Bu nedenle 1739 sayılı Millî Eğitim Temel Kanunu’nun 2. maddesinde Türk Millî Eğitiminin Genel Amaçları arasına “Atatürk inkılap ve ilkelerine ve Anayasada ifadesini bulan Atatürk milliyetçiliğine bağlı; Türk Milletinin milli, ahlaki, insani, manevi ve kültürel değerlerini benimseyen, koruyan ve geliştiren; ailesini, vatanını, milletini seven ve daima yüceltmeye çalışan“ nesiller yetiştirme hedefi konmuştur.
1739 Sayılı Kanunun emri gereği de öğretmenlerin en önemli asli ve resmi görevleri bizi biz yapan toplumsal harcımızın çimentosu olan milli manevi değerlerimizi nesillerimize aktarmaktır. Bu görev bütün derslerden daha önemli daha değerlidir.
1739 Sayılı Kanunun emrinin yerine getirilmesinde; öğretmenlerin yetiştirilmesinde, geliştirilmesinde denetim ve rehberlik görevi bulunan yöneticilerin ve denetim elemanlarının da bu hususta öğretmenlere rehberlik yapmak her türlü katkıyı sağlamak en birinci resmi ve asli görevleridir.
Bu görevi yapmadığımızda veya aksattığımızda toplumsal harcımızın çimentosu olan milli manevi değerlerimizle iyi donatmadığımız her bir genç bu millete aidiyet hissi gelişmeyecek, her türlü düşman küresel güçlerin oyuncağı olmaya, terör örgütleri tarafından kullanılmaya müsait bir konumda olacaktır.

Sayfa görüntüleri ve bunlardan çıkarılan metin:

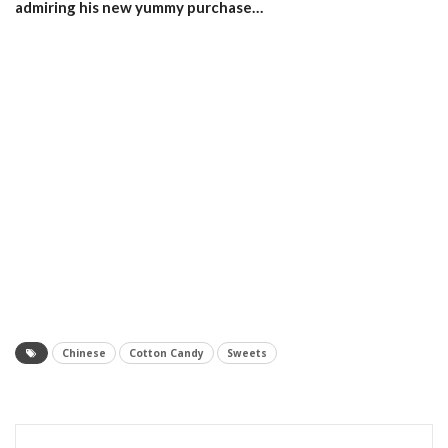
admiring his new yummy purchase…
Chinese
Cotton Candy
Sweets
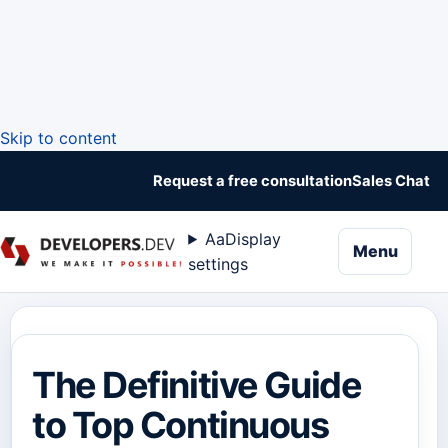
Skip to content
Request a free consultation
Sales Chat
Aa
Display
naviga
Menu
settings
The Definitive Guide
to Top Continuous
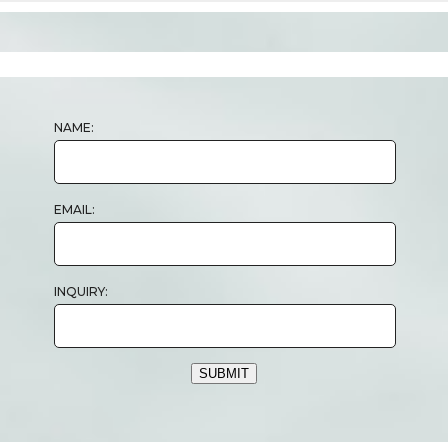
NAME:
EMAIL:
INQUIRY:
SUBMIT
--
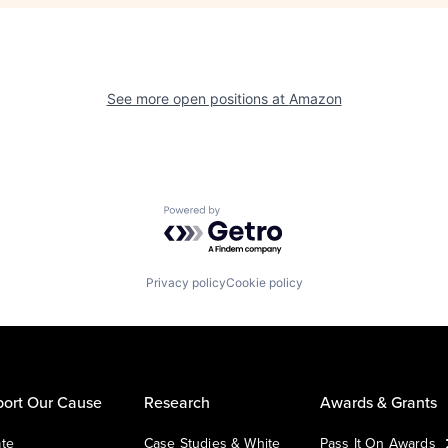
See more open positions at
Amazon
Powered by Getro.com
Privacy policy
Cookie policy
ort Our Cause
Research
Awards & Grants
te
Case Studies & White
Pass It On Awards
--
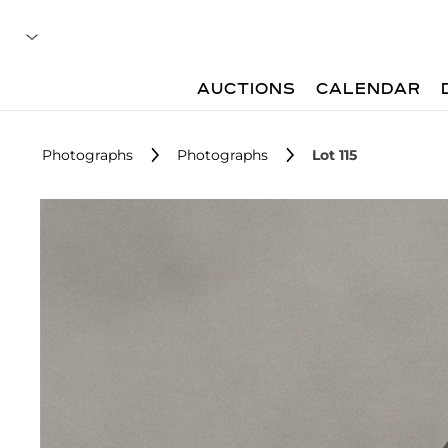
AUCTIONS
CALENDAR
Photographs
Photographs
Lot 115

◆ Çözülecek Problemler:
1. Millî eğitimin amaçlarını anlatan metinde "1739 Sayılı Kanunun emri gereği" sözleriyle başlayıp "ve asli görevleridir." sözlerine kadar süren bölümü aynen yazın.
2. Öğretmenlerin millî değerleri aktarma görevini anlatan metni son cümlesinden sonra sürdürün.

◆ Alıştırmanın Cevapları:
1.
1739 Sayılı Kanunun emri gereği de öğretmenlerin en önemli asli ve resmi görevleri bizi biz yapan toplumsal harcımızın çimentosu olan milli manevi değerlerimizi nesillerimize aktarmaktır. Bu görev bütün derslerden daha önemli daha değerlidir.
1739 Sayılı Kanunun emrinin yerine getirilmesinde; öğretmenlerin yetiştirilmesinde, geliştirilmesinde denetim ve rehberlik görevi bulunan yöneticilerin ve denetim elemanlarının da bu hususta öğretmenlere rehberlik yapmak her türlü katkıyı sağlamak en birinci resmi ve asli görevleridir.

2.
Dolayısıyla bayrağımızın dalgalanması, vatanımızın bölünmez bütünlüğü, milletimizin; bekası, birlik beraberliği, dirlik düzeni, sevginin, kardeşliğin, birlikteliğin temini ve tesisi; nesillerimizi “bizi biz yapan toplumsal harcımızın çimentosu olan milli manevi değerlerimiz” ile donatmaktan geçmektedir.
Bu birlikteliği sağlayacak çimento ortadan kalkarsa, bu yönde çalışmalar yapılmazsa, yapılan çalışmalar desteklenmezse bizi biz yapan toplumsal harcımızın çimentosu olan millî manevi değerlerimize olan bağlılığımız zayıflatılarak yıkılır. 40, 50 yıldır küresel güçlerin başımıza ördükleri terör örgütlerine, yenileri eklenir Ülkemizin parçalanıp bölünmesi, geleceğimiz felakete doğru sürükleneceği kaçınılmaz olur. Bu gemide batarsa hep beraber batarız. Bu batışta da en büyük vebal öğretmenlerin, yöneticilerin ve denetim elemanlarının olur.
Bu nedenle öğretmenlerimiz bütün derslerden daha önemli ve daha değerli olan birinci asli ve resmi görevleri olan “bizi biz yapan toplumsal harcımızın çimentosu olan milli manevi değerlerimizi nesillerimize aktarıp insana insan olduğu için değer veren insan haklarına saygılı evrensel değerlere sahip iyi insan yetiştirme görevini asla ihmal etmemelidirler.
Ülkemizde ve dünyada insana insan olduğu için değer veren insan haklarına saygılı evrensel değerlere sahip iyi insan sayısı ne kadar artarsa; Dünya’da savaş kan göz yaşı o kadar azalır, insanların yakılmasına, yok edilmesine, imha edilmesine harcanan para ve teknoloji insanların rahatına huzuruna mutluluğuna harcanır. Dünya çocukların, insanların huzurla yaşayacağı bir dünya haline gelir.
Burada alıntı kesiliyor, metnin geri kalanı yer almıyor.